Historic contract reached for women basketball players

A tentative collective bargaining agreement (CBA) was reached between the Women’s National Basketball Players Association and the Women’s National Basketball Association on Jan.14. It’s pending an election among the players from the current 12 WNBA teams and approval of the WNBA’s board of governors.  It is noteworthy that some of these players showed political solidarity with Black Lives Matter in the aftermath of police shootings of Black people several years ago. Over 68 percent of the WNBA players are African American.

Nneka Ogwumike, president of WNBPA.

Upon its assumed acceptance by the estimated 144 players, the eight-year CBA, which would run this year through 2027, would guarantee a 53 percent increase in total cash compensation for each player, including base salaries and payment for extra performances, competitions, and team and league marketing deals.  Each player, regardless of whether they are rookies or veterans, will be guaranteed a six-figure salary. Top players will receive a compensation package of at least a half-million dollars.

The mere fact that WNBA players will not face the threat of injury and fatigue when forced to find supplemental work overseas to support themselves and their families — during the eight-month hiatus from the WNBA — is a huge weight off their shoulders.

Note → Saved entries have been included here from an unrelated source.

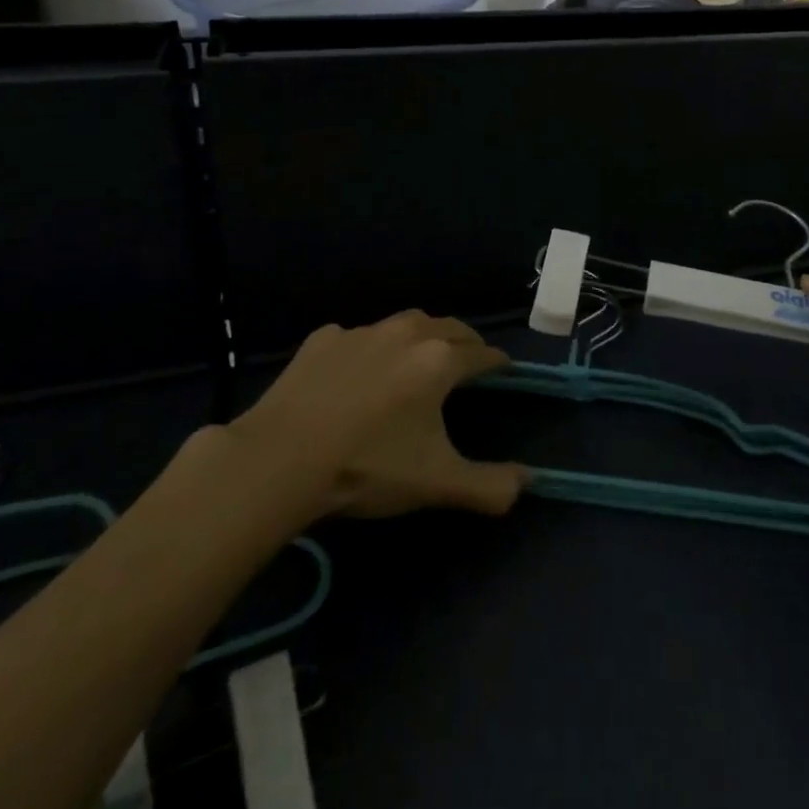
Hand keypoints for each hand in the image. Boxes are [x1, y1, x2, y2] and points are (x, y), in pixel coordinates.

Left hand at [230, 310, 526, 520]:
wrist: (279, 459)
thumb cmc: (368, 466)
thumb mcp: (436, 483)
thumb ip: (491, 485)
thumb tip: (529, 481)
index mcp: (440, 360)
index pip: (482, 353)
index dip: (498, 362)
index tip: (504, 369)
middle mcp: (406, 334)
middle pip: (449, 327)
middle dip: (465, 341)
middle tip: (468, 360)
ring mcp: (362, 332)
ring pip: (405, 324)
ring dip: (420, 336)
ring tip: (419, 358)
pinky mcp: (323, 340)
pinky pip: (358, 337)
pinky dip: (370, 348)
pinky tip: (358, 372)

Besides additional cash compensation and better travel accommodations, other improvements in this agreement cover free agency, postcareer job preparation, and mental health, domestic violence/partner abuse, nutrition and women’s health programs. Most importantly, players who become mothers finally have paid maternity leave, a child care stipend, two-bedroom apartments for players with children, workplace accommodations for nursing mothers, and family planning benefits.

A progressive and historic step forward

WNBPA President Nneka Ogwumike, a star forward for the Los Angeles Sparks, stated on “Good Morning America,” “We wanted to leave a legacy. I think we came in understanding that it wasn’t just about the top player. It wasn’t just about the rookies. It was about every player across the board and we were really happy to be able to come together with the WNBA with actually a lot of innovative ideas.

“Interestingly enough, as much as we fight for what we feel we deserve, we know that we deserve — we have women’s soccer, we have women’s hockey that are looking up to what we are looking to do. We are really hoping that it can set the tone and really create that legacy for women and sports moving forward.” (Jan. 14)

The treatment of professional women and gender-nonbinary athletes, in the struggle for pay equity and equality, is not isolated from the rest of this capitalist, patriarchal society.

Across the board, this contract does not begin to compare to the CBA of the players’ male counterparts in the 30 teams in the National Basketball Association. This is due to the overwhelming popularity of the NBA, founded in 1946, compared to the WNBA founded in 1996. The total revenue for the NBA in 2018 was $7.4 billion, but only $60 million for the WNBA. The highest paid annual salary for an NBA player (Stephen Curry) in 2018 was $40 million, compared to $113,500 for a WNBA player (Brittney Griner). (wsn.com., July 18, 2019)

Despite these huge remaining gaps, WNBA players and others in the sport world view this new CBA as a progressive, historic step forward. Yet there are fewer WNBA teams now than there once were. The WNBA began with eight teams in its initial season, reached 16 teams in the 2000 season and is currently down to 12 teams. Why the reduced number? Because the profits aren’t big enough as women’s sports don’t draw the big crowds, the high ticket prices, or lucrative TV and livestreaming contracts, especially in small city markets, compared to the NBA.

The average regular season attendance of an NBA game in 2018 was 18,000 compared to close to 6,800 for a WNBA game. (wsn.com, Aug. 29, 2019) This is because of sexism.

Whitney Medford from SB (Sports Blog) Nation stated on her Twitter feed:  “Things I’m shocked that WNBA players didn’t have before — proper legroom on flights, their own hotel rooms on trips, paid maternity leave. That’s bonkers and so basic. But proud of the women who made these things happen in the new CBA.”

According to a report, “The Union Advantage for Women,” released by the Institute for Women’s Policy Research, statistics show that women workers, notably women of color, benefit much more from having a union including higher wages and health care coverage, compared to those not unionized. (Feb. 22, 2018)

And even though the WNBA contract terms are still glaringly unequal compared to the NBA, the fact that there is a contract with defined, guaranteed terms will inspire workers of all nationalities, genders and abilities, from low-wage workers to professional athletes, to fight for a union.